Dans un premier temps, les « racines » de la construction lui paraissant puissantes, Lucia choisit d’en conserver l’essence : le sol de la cuisine, le mur tapissé et la fameuse cheminée du salon. « Je garde autant que possible les éléments d’origine parce que cela fait partie de l’histoire, de la mémoire d’un endroit, comme s’il avait une personnalité. Ensuite, je sublime l’existant. » Pièce maîtresse de son appartement, la cheminée en laiton d’époque a inspiré sa décoration tout en rondeurs et en matières organiques, emblématiques des années 70.
Dans un deuxième temps, les espaces ont été ouverts et redistribués pour faire entrer la lumière et pour profiter des frondaisons de l’avenue Brugmann. Dans la cuisine, le mobilier seventies, avec ses petites arêtes en aluminium, a été conservé et repeint; Lucia a joué le contraste avec un marbre « matiéré » associé à des éléments bleu-vert unis.

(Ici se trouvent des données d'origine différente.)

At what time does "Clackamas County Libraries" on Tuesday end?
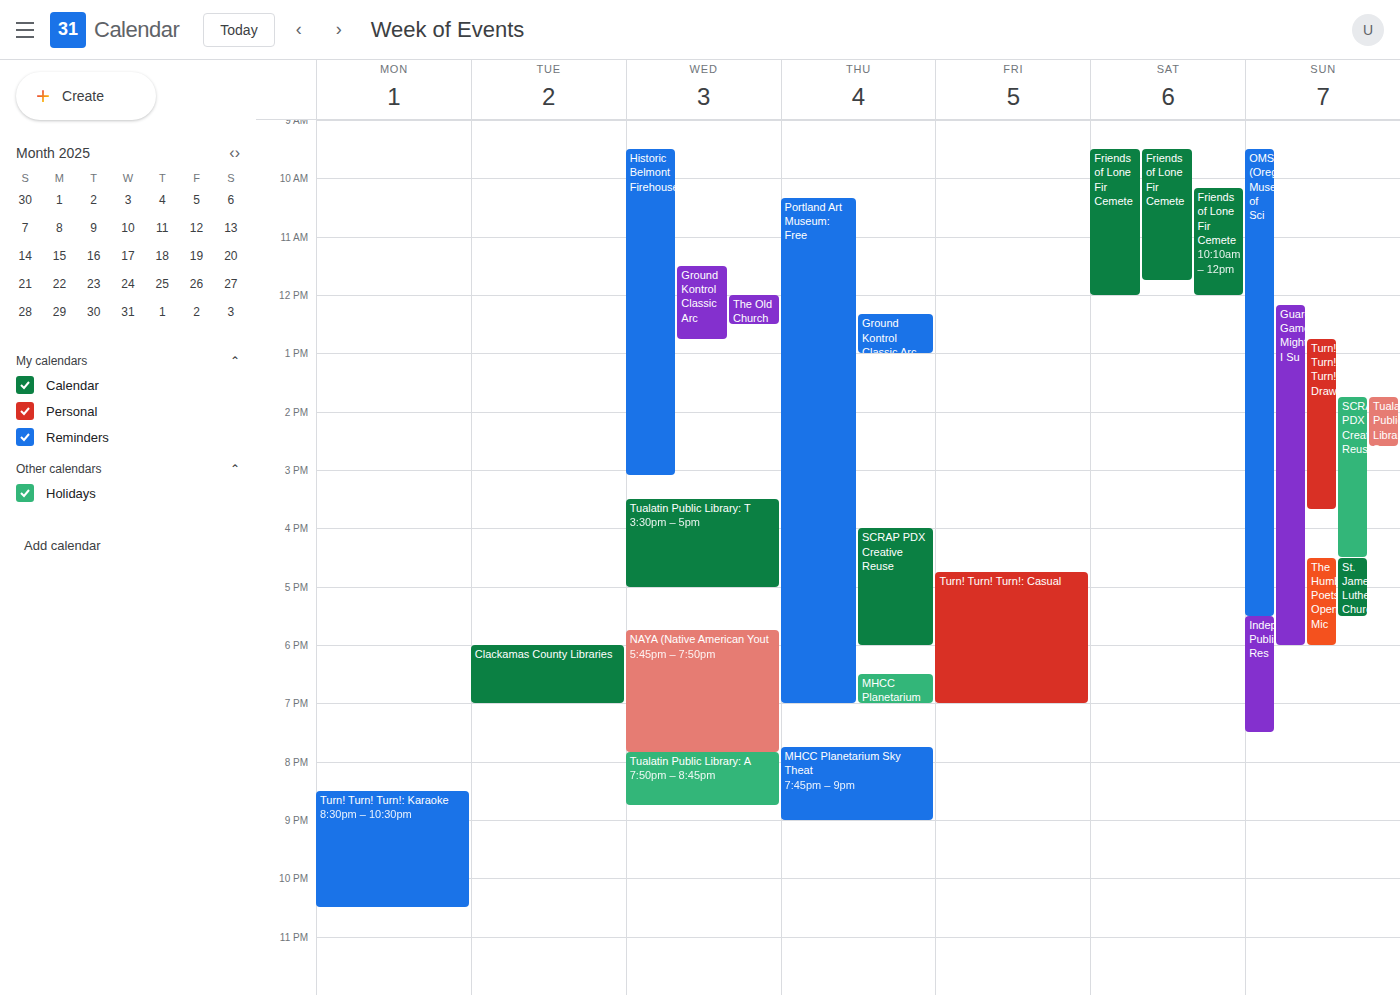
7:00 PMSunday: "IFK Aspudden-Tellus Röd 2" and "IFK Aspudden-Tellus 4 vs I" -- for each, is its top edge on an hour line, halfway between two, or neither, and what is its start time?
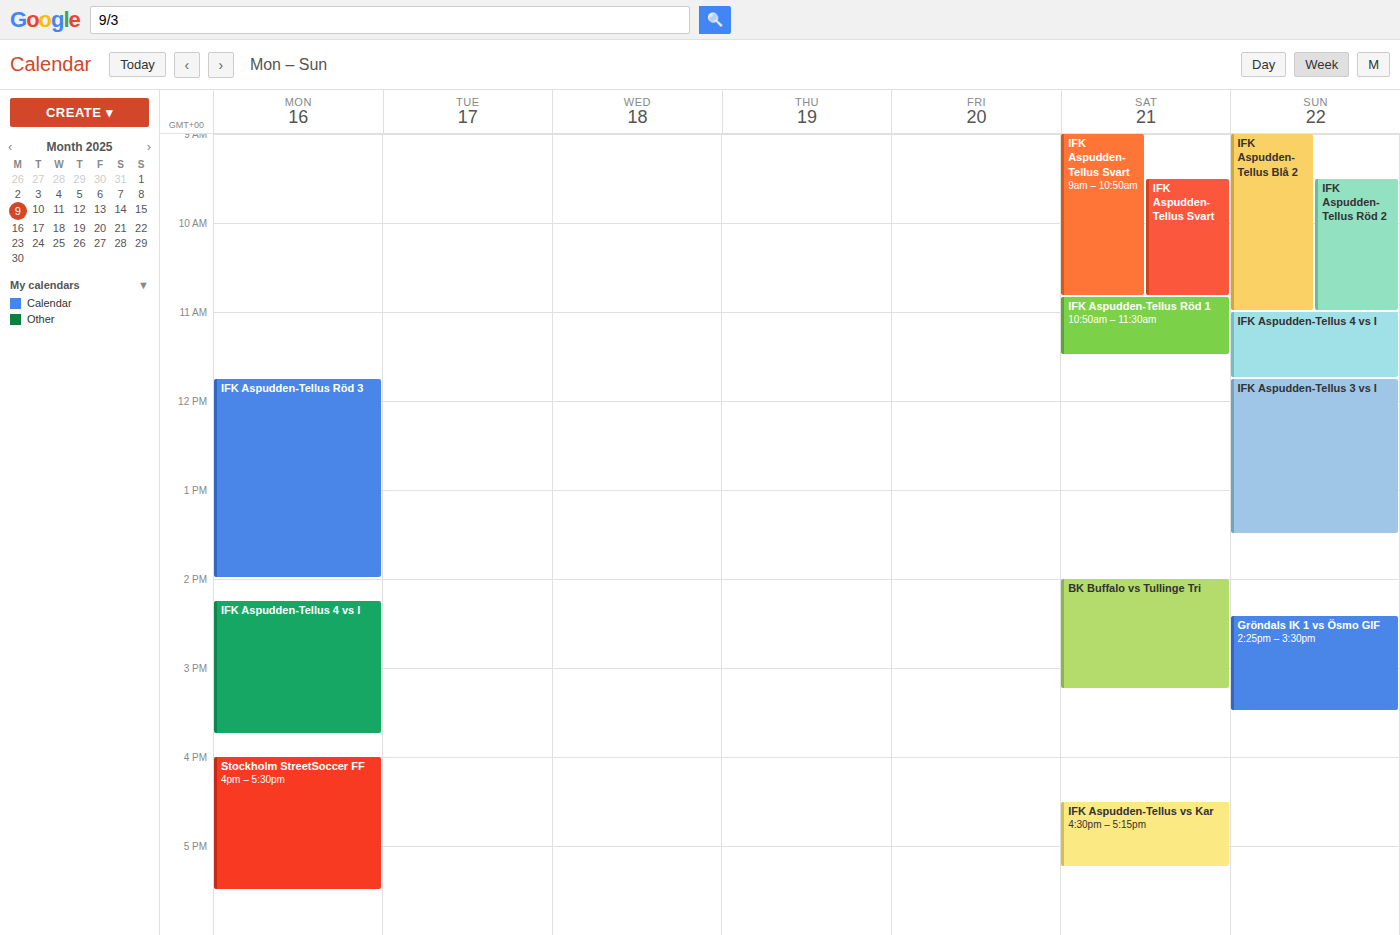
"IFK Aspudden-Tellus Röd 2": 9:30 AM, halfway between the 9 AM and 10 AM lines. "IFK Aspudden-Tellus 4 vs I": 11:00 AM, exactly on the 11 AM line.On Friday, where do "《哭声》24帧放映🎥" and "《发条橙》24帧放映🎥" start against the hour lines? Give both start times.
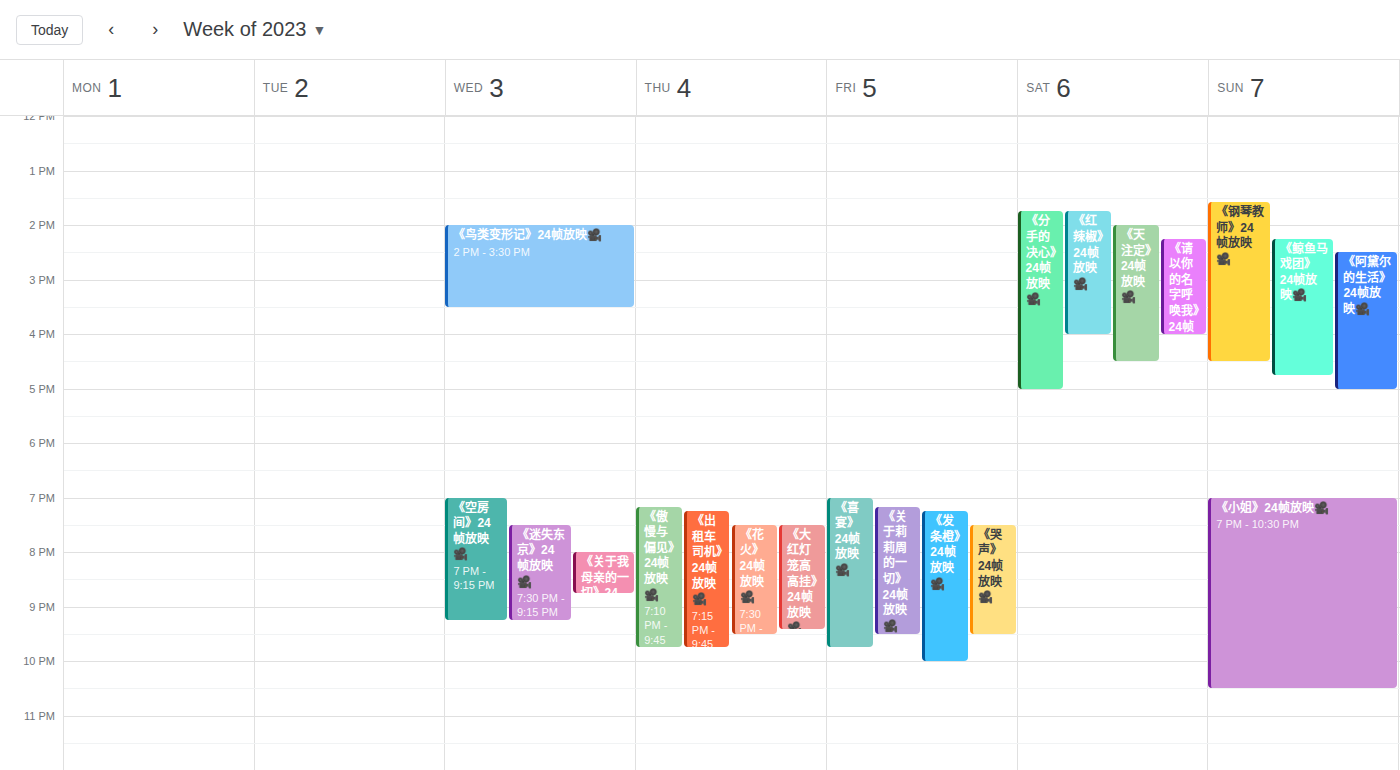
"《哭声》24帧放映🎥": 7:30 PM, halfway between the 7 PM and 8 PM lines. "《发条橙》24帧放映🎥": 7:15 PM, neither: a quarter of the way from the 7 PM line to the 8 PM line."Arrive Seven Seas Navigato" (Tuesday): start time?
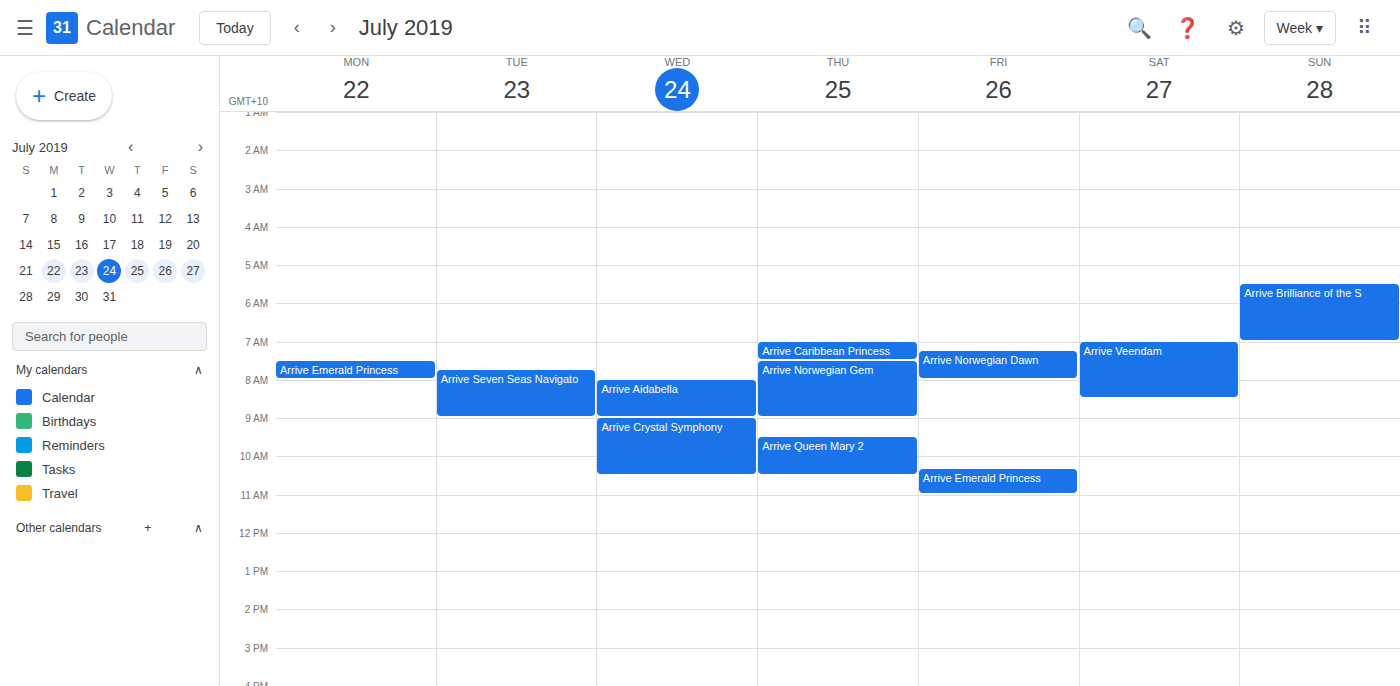
07:45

Des panneaux de noyer d’Amérique teinté, comme on peut en voir dans les maisons américaines du mouvement Mid-Century Modern (1945-1969), habillent les murs du couloir pour lui donner un caractère sophistiqué. Pour ce projet, Lucia s’est chargée de la direction artistique. Et s’est appuyée sur un architecte, Maxime De Campenaere.
L’amour des beaux objets
C’est rue Blaes, près des Sablons (un repaire d’antiquaires), qu’elle aime chiner son mobilier: les fauteuils en cuir Amanta, de Mario Bellini (1968, C&B Italia), les incontournables sièges Togo, de Michel Ducaroy (1973, Ligne Roset), les chaises Tulip, d’Eero Saarinen (1956, Knoll)… Seuls accessoires de facture récente, les suspensions en laiton Gervasoni signées Paola Navone, qui font écho à la cheminée.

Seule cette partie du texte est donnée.